Tips for a successful wealth transfer discussions:
- Cover the key points: be open and honest about your plan. The more your family members know about your plan, the easier it will be to distribute your estate without much friction.
- Keep the tone of the conversation light: what we say and do are often disconnected with how we say or do certain things. Body language matters; delivery is key.
- Avoid absolute words such as “never” or “can’t” in your conversation: effective communication without negative words allows for better dialogue rather than inviting doubt into the conversation.
Such conversations may be easier for families involving a married couple with biological children. A more in-depth discussion of wealth transfer may be necessary for non-traditional or “blended” families involving second marriages, and multiple step children or adopted children.
An important issue in dealing with wealth transfer for blended families is how the assets flow to the surviving spouse and family members or after the death of the surviving spouse. To ensure the surviving spouse and his/her children are financially secure while providing an inheritance to your biological children can be accomplished through methods such as Qualified Terminable Interest Property trusts (QTIPs) or Irrevocable Life Insurance Trusts (ILITs). Both allow the assets of the deceased to flow in certain directions and potentially at certain intervals to ensure all parties receive a share of the wealth appropriately.

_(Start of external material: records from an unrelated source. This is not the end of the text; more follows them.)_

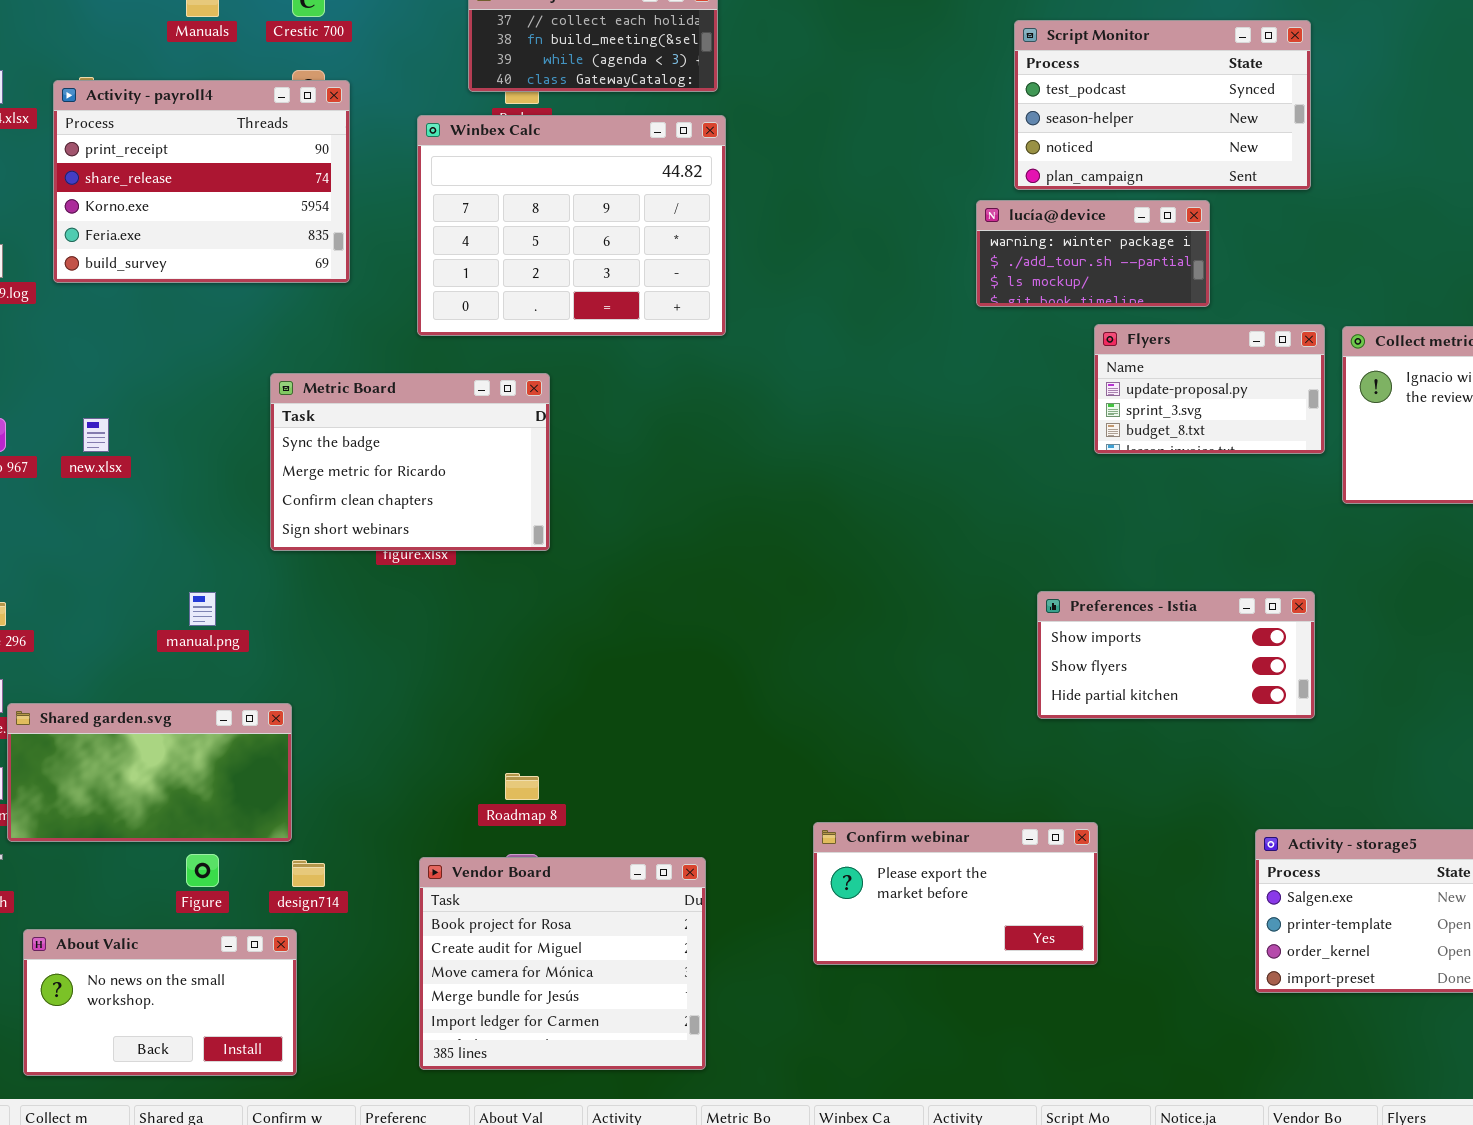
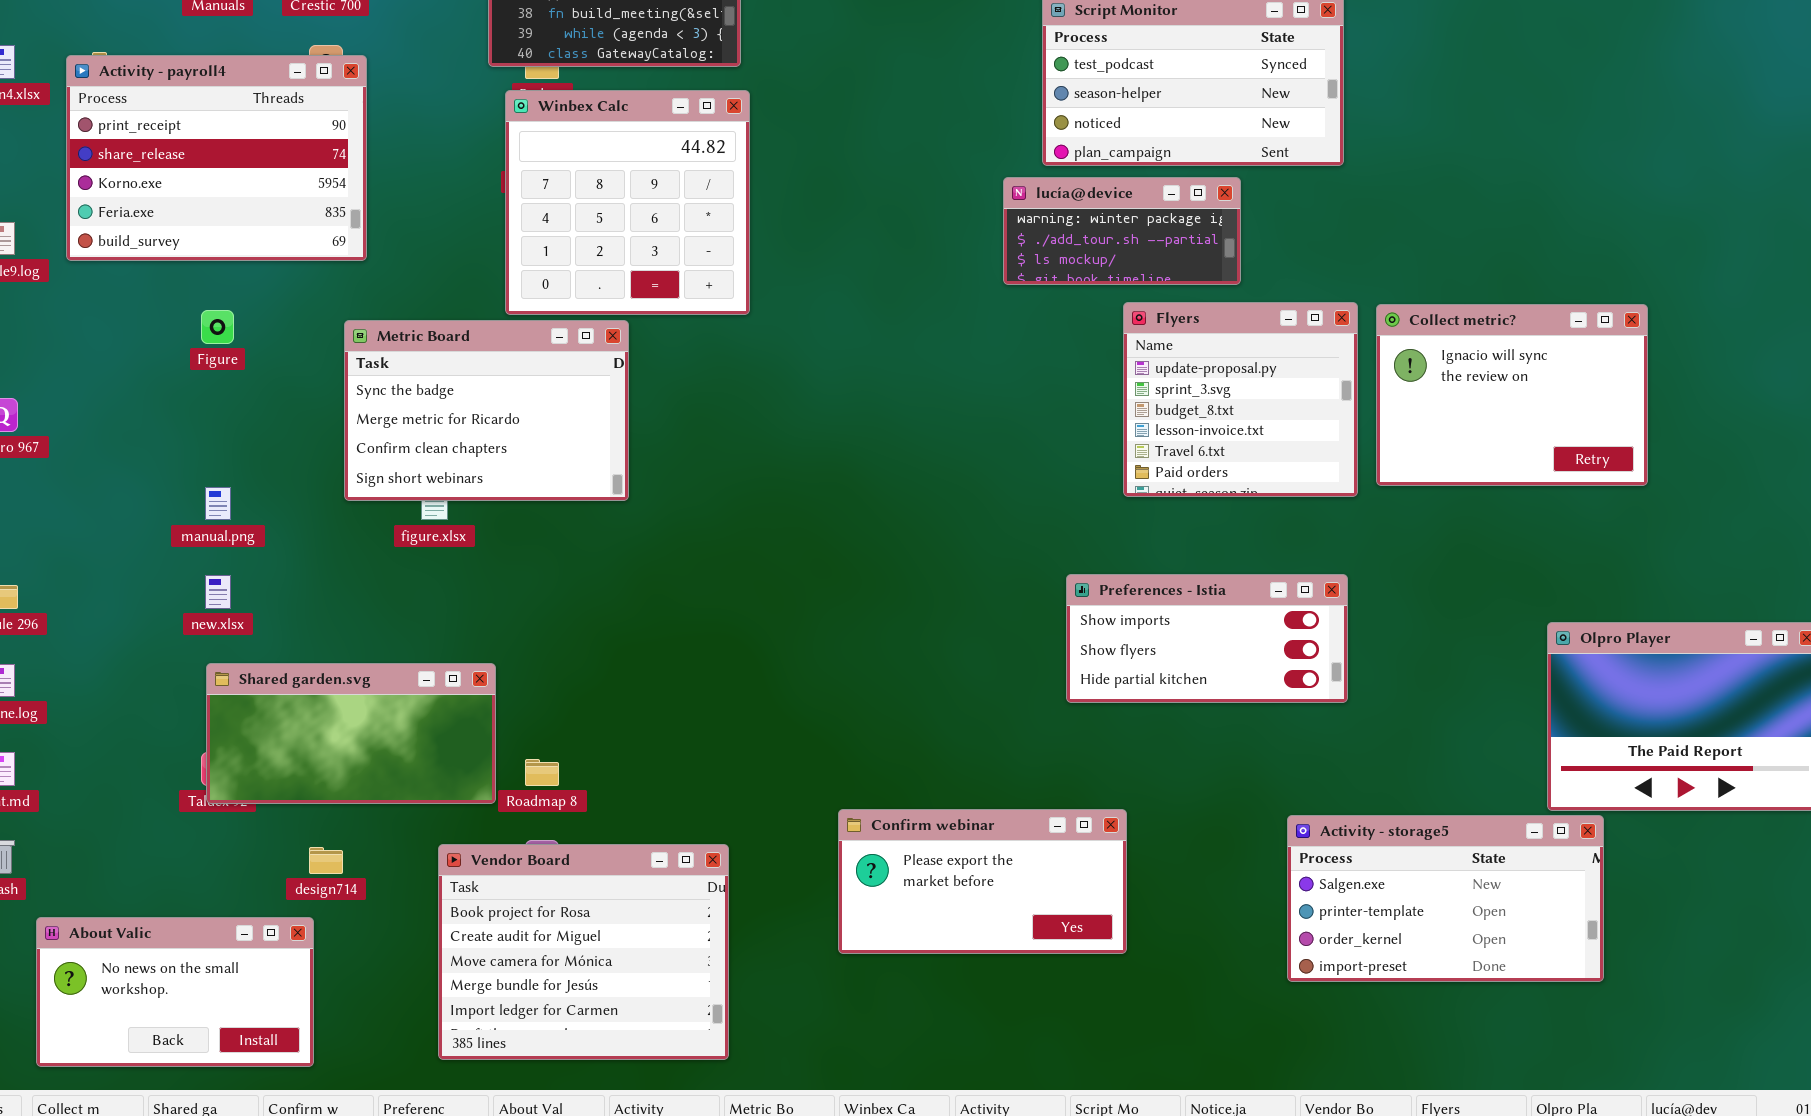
Winbex Calc: [417,115,726,336] -> [505,90,750,315], resized
Flyers: [1094,324,1325,454] -> [1123,302,1358,497], resized
Metric Board: [270,373,550,551] -> [344,320,629,501], moved
new.xlsx: [83,418,109,452] -> [205,575,231,609], moved
manual.png: [189,592,216,626] -> [205,487,231,520], moved
Shared garden.svg: [7,703,292,842] -> [206,663,496,804], moved
Figure: [186,854,219,887] -> [201,310,234,344], moved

Blended families without a proper estate plan for wealth transfer may run into additional obstacles not observed by traditional families. Examples of these issues are state inheritance rules, intestate laws, and conflicts in beneficiary designations inconsistent with the will. Conversely, disinheritance of new family members without the knowledge of the entire family can cause emotional friction between the surviving family members.
Certain laws have changed in regards to beneficiary designations. Making sure your estate plan is in sync with your retirement accounts should be one of the first items completed as those beneficiaries supersede what was directed in a will. Having a trust as a beneficiary of an account is one step to control wealth transfer to allow direction and flow of the assets through a trustee rather than an account custodian. Discretionary distribution of assets is a way to “control from the grave” on how money is given to certain family members that might be financially irresponsible. This is commonly called a “spendthrift provision.”
Wealth transfer and estate planning can be accomplished by visiting with a knowledgeable estate planning attorney. You can help protect your wealth and the relationship with your heirs by creating an estate plan now and discussing that plan with your loved ones.